Wednesday, August 17, 2011

The "L" Word

The exchange of the words, "I love you" mark a big milestone in any relationship. My only concern is that these three amazing (and yet extremely powerful) words are being tossed around a bit too lightly these days. Saying something like, "I love you" is a very personal experience and there is no specific timetable to be followed when it comes to saying it. With that said, I urge people to truly mean it when they actually decide to say it. Some people feel it's necessary to say it very soon in the relationship with someone, where as others will wait till they are 100% sure that they truly love the person they are saying those words to. Whichever one you tend to fall under, just be sure to understand and mean what you are expressing.

Some people tend to confuse lust for love, especially in the beginning part of a relationship... or, the honeymoon stage if you will. Due to this, they end up saying those three little words far too soon. If you're unfamiliar with what the honeymoon stage is, it's pretty easy to tell when a couple is still there. Just a few examples: the constant texting, pet names, lots of date nights, always well mannered and well dressed, the can't-keep-their-hands-off-each other kind of thing. 
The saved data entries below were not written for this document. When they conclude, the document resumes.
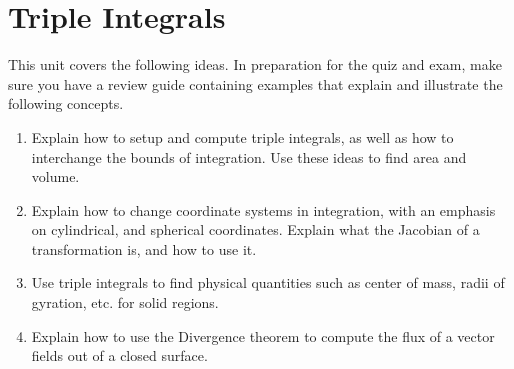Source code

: \documentclass[10pt,]{book}
\theoremstyle{plain}
\theoremstyle{definition}
\theoremstyle{definition}
\theoremstyle{definition}
\theoremstyle{definition}
\theoremstyle{definition}
\numberwithin{equation}{section}
\begin{document}
\chapter[{Triple Integrals}]{Triple Integrals}\label{chapter-13}
This unit covers the following ideas. In preparation for the quiz and exam, make sure you have a review guide containing examples that explain and illustrate the following concepts. \leavevmode%
\begin{enumerate}
\item\hypertarget{li-213}{}Explain how to setup and compute triple integrals, as well as how to interchange the bounds of integration. Use these ideas to find area and volume.%
\item\hypertarget{li-214}{}Explain how to change coordinate systems in integration, with an emphasis on cylindrical, and spherical coordinates. Explain what the Jacobian of a transformation is, and how to use it.%
\item\hypertarget{li-215}{}Use triple integrals to find physical quantities such as center of mass, radii of gyration, etc. for solid regions.%
\item\hypertarget{li-216}{}Explain how to use the Divergence theorem to compute the flux of a vector fields out of a closed surface.%
\end{enumerate}
%
\typeout{************************************************}
\typeout{************************************************}
\end{document}
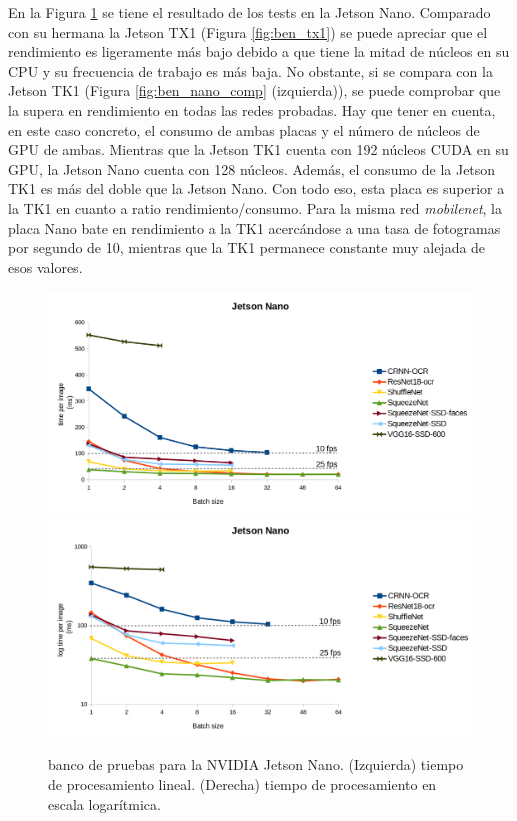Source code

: En la Figura \ref{fig:ben_nano} se tiene el resultado de los tests en la Jetson Nano. Comparado con su hermana la Jetson TX1 (Figura \ref{fig:ben_tx1}) se puede apreciar que el rendimiento es ligeramente más bajo debido a que tiene la mitad de núcleos en su CPU y su frecuencia de trabajo es más baja. No obstante, si se compara con la Jetson TK1 (Figura \ref{fig:ben_nano_comp} (izquierda)), se puede comprobar que la supera en rendimiento en todas las redes probadas. Hay que tener en cuenta, en este caso concreto, el consumo de ambas placas y el número de núcleos de GPU de ambas. Mientras que la Jetson TK1 cuenta con 192 núcleos CUDA en su GPU, la Jetson Nano cuenta con 128 núcleos. Además, el consumo de la Jetson TK1 es más del doble que la Jetson Nano. Con todo eso, esta placa es superior a la TK1 en cuanto a ratio rendimiento/consumo. Para la misma red \textit{mobilenet}, la placa Nano bate en rendimiento a la TK1 acercándose a una tasa de fotogramas por segundo de 10, mientras que la TK1 permanece constante muy alejada de esos valores.

\begin{figure}[htp]
    \centering
    \captionsetup{justification=centering}
    \includegraphics[width=.5\textwidth]{img/Jetson-nano-linear.png}\hfill
    \includegraphics[width=.5\textwidth]{img/Jetson-nano-log.png}
    \caption{banco de pruebas para la NVIDIA Jetson Nano. (Izquierda) tiempo de procesamiento lineal. (Derecha) tiempo de procesamiento en escala logarítmica.}
    \label{fig:ben_nano}
\end{figure}

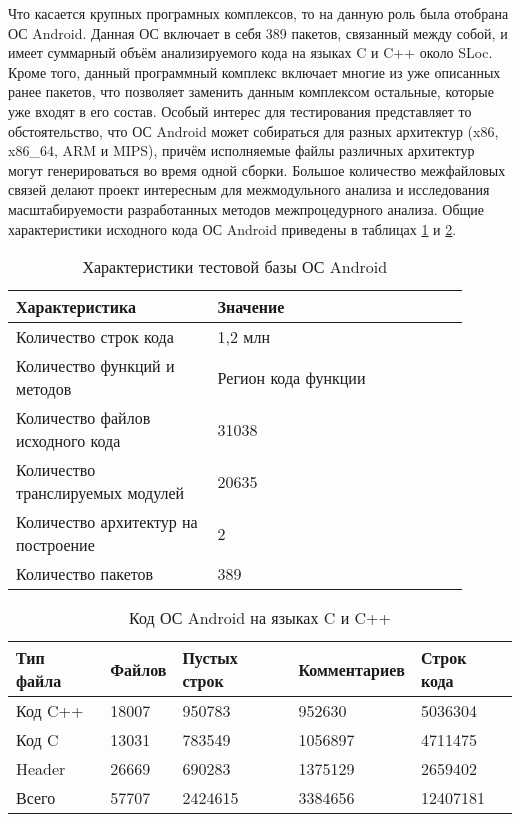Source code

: Что касается крупных програмных комплексов, то на данную роль была отобрана ОС Android. Данная ОС включает в себя 389 пакетов, связанный между собой, и имеет суммарный объём анализируемого кода на языках C и C++ около  SLoc. Кроме того, данный программный комплекс включает многие из уже описанных ранее пакетов, что позволяет заменить данным комплексом остальные, которые уже входят в его состав. Особый интерес для тестирования представляет то обстоятельство, что ОС Android может собираться для разных архитектур (x86, x86\_64, ARM и MIPS), причём  исполняемые файлы различных архитектур могут генерироваться во время одной сборки. Большое количество межфайловых связей делают проект интересным для межмодульного анализа и исследования масштабируемости разработанных методов межпроцедурного анализа. Общие характеристики исходного кода ОС Android приведены в таблицах \ref{table:android-char} и \ref{table:android-code}.

\begin{table} [htbp]
  \centering
  \parbox{15cm}{\caption{Характеристики тестовой базы ОС Android}\label{table:android-char}}
  \begin{tabular}{| p{0.4\linewidth} || p{0.5\linewidth} |}
  \hline
  \hline
  Характеристика   & Значение \\
  \hline
  \hline
  Количество строк кода   & 1,2 млн \\
  \hline
  Количество функций и методов & Регион кода функции   \\
  \hline
  Количество файлов исходного кода      & 31038    \\
  \hline
  Количество транслируемых модулей  & 20635   \\
  \hline
  Количество архитектур на построение & 2   \\
  \hline
  Количество пакетов & 389 \\
  \hline
  \hline
  \end{tabular}
\end{table}

\begin{table} [htbp]
  \centering
  \parbox{15cm}{\caption{Код ОС Android на языках C и C++}\label{table:android-code}}
  \begin{tabular}{| l | l | l | l | l |}
  \hline
  \hline
  Тип файла   & Файлов   & Пустых строк   & Комментариев & Строк кода \\
  \hline
  \hline
  Код C++                  & 18007  & 950783     &    952630   &   5036304 \\
  \hline
  Код C                    & 13031  & 783549     &   1056897   &   4711475 \\
  \hline
  Header                   & 26669  & 690283     &    1375129  &   2659402 \\
  \hline
  Всего                    & 57707  & 2424615    &    3384656  &   12407181 \\
  \hline
  \hline
  \end{tabular}
\end{table}

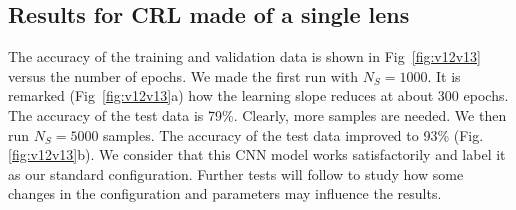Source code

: \documentclass[preprint]{iucr}
\begin{document}
 \subsection{Results for CRL made of a single lens}
 The accuracy of the training and validation data is shown in Fig~\ref{fig:v12v13} versus the number of epochs.
 We made the first run with $N_S=1000$.
 It is remarked (Fig~\ref{fig:v12v13}a) how the learning slope reduces at about 300 epochs. The accuracy of the test data is 79\%.
 Clearly, more samples are needed. We then run $N_S=5000$ samples. The accuracy of the test data improved to 93\% (Fig.\ref{fig:v12v13}b).
 We consider that this CNN model works satisfactorily and label it as our standard configuration. Further tests will follow to study how some changes in the configuration and parameters may influence the results.
\end{document}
I've been in relationships that have lasted anywhere from a week long all the way to almost about 4 years... let me tell you kids, that stage does not last forever (and it's not meant to). Sorry to break out the bad news, but there is a 99.9% chance that within those first few months of dating that other person is going to be on their best behavior. As a result of this, you are not really seeing their true colors. Those kinds of things take time, and with time you will begin to see and possibly appreciate them for who they really are. 

"Love is not simply gazing at each other but looking forward in the same direction."